» Task instructions: Give the data again exactly as it is written.
##### Provided records
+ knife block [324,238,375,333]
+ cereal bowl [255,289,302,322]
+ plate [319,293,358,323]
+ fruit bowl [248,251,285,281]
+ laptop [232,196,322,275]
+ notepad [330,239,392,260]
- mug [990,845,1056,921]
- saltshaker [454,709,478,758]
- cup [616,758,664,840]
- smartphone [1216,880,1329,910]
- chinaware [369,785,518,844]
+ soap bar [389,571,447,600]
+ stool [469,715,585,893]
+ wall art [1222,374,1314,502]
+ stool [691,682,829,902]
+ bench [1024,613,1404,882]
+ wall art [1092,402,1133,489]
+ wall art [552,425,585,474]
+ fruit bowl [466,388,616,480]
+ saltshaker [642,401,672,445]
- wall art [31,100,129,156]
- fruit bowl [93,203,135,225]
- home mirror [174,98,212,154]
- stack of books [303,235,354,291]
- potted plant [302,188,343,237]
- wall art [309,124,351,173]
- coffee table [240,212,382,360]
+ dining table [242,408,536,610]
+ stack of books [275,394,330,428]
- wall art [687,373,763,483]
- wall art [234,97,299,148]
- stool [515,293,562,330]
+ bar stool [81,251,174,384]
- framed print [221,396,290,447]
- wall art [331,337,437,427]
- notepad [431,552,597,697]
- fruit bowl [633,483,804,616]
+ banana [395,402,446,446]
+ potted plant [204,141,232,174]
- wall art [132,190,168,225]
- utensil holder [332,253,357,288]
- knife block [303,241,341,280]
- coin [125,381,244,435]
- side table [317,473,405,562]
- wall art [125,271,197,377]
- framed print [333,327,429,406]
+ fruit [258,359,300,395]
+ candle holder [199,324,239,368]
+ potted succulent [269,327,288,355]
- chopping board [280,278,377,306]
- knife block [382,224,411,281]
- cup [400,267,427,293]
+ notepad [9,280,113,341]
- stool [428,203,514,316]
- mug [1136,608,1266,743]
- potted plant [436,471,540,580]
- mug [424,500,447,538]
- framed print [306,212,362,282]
##########
» Result for this exercise:
+ knife block [324,238,375,333]
+ cereal bowl [255,289,302,322]
+ plate [319,293,358,323]
+ fruit bowl [248,251,285,281]
+ laptop [232,196,322,275]
+ notepad [330,239,392,260]
- mug [990,845,1056,921]
- saltshaker [454,709,478,758]
- cup [616,758,664,840]
- smartphone [1216,880,1329,910]
- chinaware [369,785,518,844]
+ soap bar [389,571,447,600]
+ stool [469,715,585,893]
+ wall art [1222,374,1314,502]
+ stool [691,682,829,902]
+ bench [1024,613,1404,882]
+ wall art [1092,402,1133,489]
+ wall art [552,425,585,474]
+ fruit bowl [466,388,616,480]
+ saltshaker [642,401,672,445]
- wall art [31,100,129,156]
- fruit bowl [93,203,135,225]
- home mirror [174,98,212,154]
- stack of books [303,235,354,291]
- potted plant [302,188,343,237]
- wall art [309,124,351,173]
- coffee table [240,212,382,360]
+ dining table [242,408,536,610]
+ stack of books [275,394,330,428]
- wall art [687,373,763,483]
- wall art [234,97,299,148]
- stool [515,293,562,330]
+ bar stool [81,251,174,384]
- framed print [221,396,290,447]
- wall art [331,337,437,427]
- notepad [431,552,597,697]
- fruit bowl [633,483,804,616]
+ banana [395,402,446,446]
+ potted plant [204,141,232,174]
- wall art [132,190,168,225]
- utensil holder [332,253,357,288]
- knife block [303,241,341,280]
- coin [125,381,244,435]
- side table [317,473,405,562]
- wall art [125,271,197,377]
- framed print [333,327,429,406]
+ fruit [258,359,300,395]
+ candle holder [199,324,239,368]
+ potted succulent [269,327,288,355]
- chopping board [280,278,377,306]
- knife block [382,224,411,281]
- cup [400,267,427,293]
+ notepad [9,280,113,341]
- stool [428,203,514,316]
- mug [1136,608,1266,743]
- potted plant [436,471,540,580]
- mug [424,500,447,538]
- framed print [306,212,362,282]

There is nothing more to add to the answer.